A section of fossil records of Indian dinosaurs, described by British geologist Charles Matley in the early 20th century, are yet to be traced and some, which are housed in the Indian Museum here, have not even been restored, an expert said.
"Some of the collections which he (Matley) claimed were restored back to India are missing over the last 100 years. Some of the specimens are in a bad shape and improperly stored. The challenge is to describe the collected material and restore it.
"It is a big challenge to restore them as they are extremely fragile," veteran palaeontologist D.M. Mohabey said at a national workshop on applications of palaeontology in archaeology at the museum on Wednesday.

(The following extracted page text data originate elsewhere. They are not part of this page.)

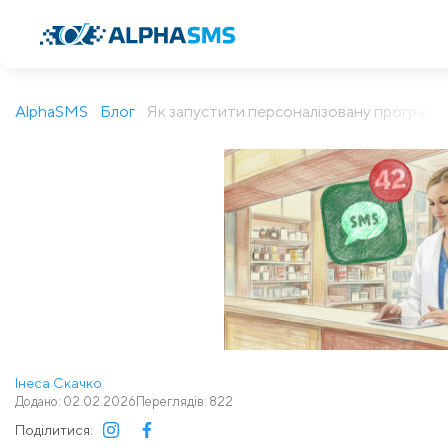
AlphaSMS
Блог
Як запустити персоналізовану програму л
Інеса Скачко
Додано: 02.02.2026
Переглядів: 822
Поділитися:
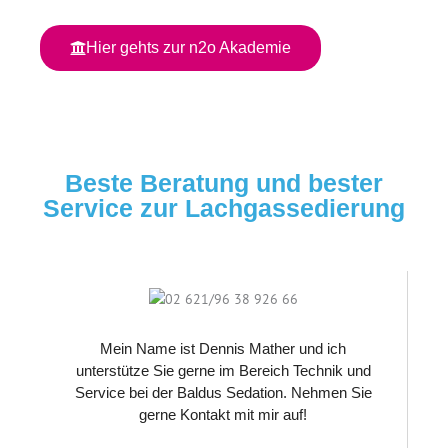
Hier gehts zur n2o Akademie
Beste Beratung und bester
Service zur Lachgassedierung
Mein Name ist Dennis Mather und ich
unterstütze Sie gerne im Bereich Technik und
Service bei der Baldus Sedation. Nehmen Sie
gerne Kontakt mit mir auf!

"Restore the specimens which are misplaced. Some of the specimens packed in 1932 have not been opened yet. They are in writings of Matley," he demanded.
Narrating the history of excavations of dinosaur fossils in India, Mohabey, a former Joint Director General of the Geological Survey of India (GSI), said the period 1917-33 was the first golden age of research on Indian dinosaurs when Matley carried out excavations in two expeditions (1917-1921 and 1932-1933) in the lameta sediments at Jabalpur (in now Madhya Pradesh) and at Pisdura (now Maharashtra).
Matley's collections were subsequently distributed in three museums across the world: British Museum of Natural History (BMNH) (now the Natural History Museum), London, the American Museum of Natural History, New York (AMNH) and Indian Museum.
A major chunk of the excavated bones were shipped to the British and American museums for preparation and description, and subsequently returned to India and presently housed in Indian Museum and GSI, Kolkata, said Mohabey, adding the foreign museums still house critical specimens from the collection.
"But at the same time a section of the specimens that he had collected were never taken to Britain.
"They lie here only, in the galleries of the Indian Museum which the GSI maintains. Many are in the same stage in which he had excavated and packed... they are still like that. Some of the collections were never opened," he said.
The GSI and the University of Michigan have recently embarked on a programme to recover missing fossil bones in museum collections and to collect new bones from field sites.
Efforts at the Indian Museum and GSI repositories have resulted in the recovery of the misplaced holotypic (a single specimen used as basis for original description of species) caudal vertebra of India's first dinosaur, Titanosaurus indicus.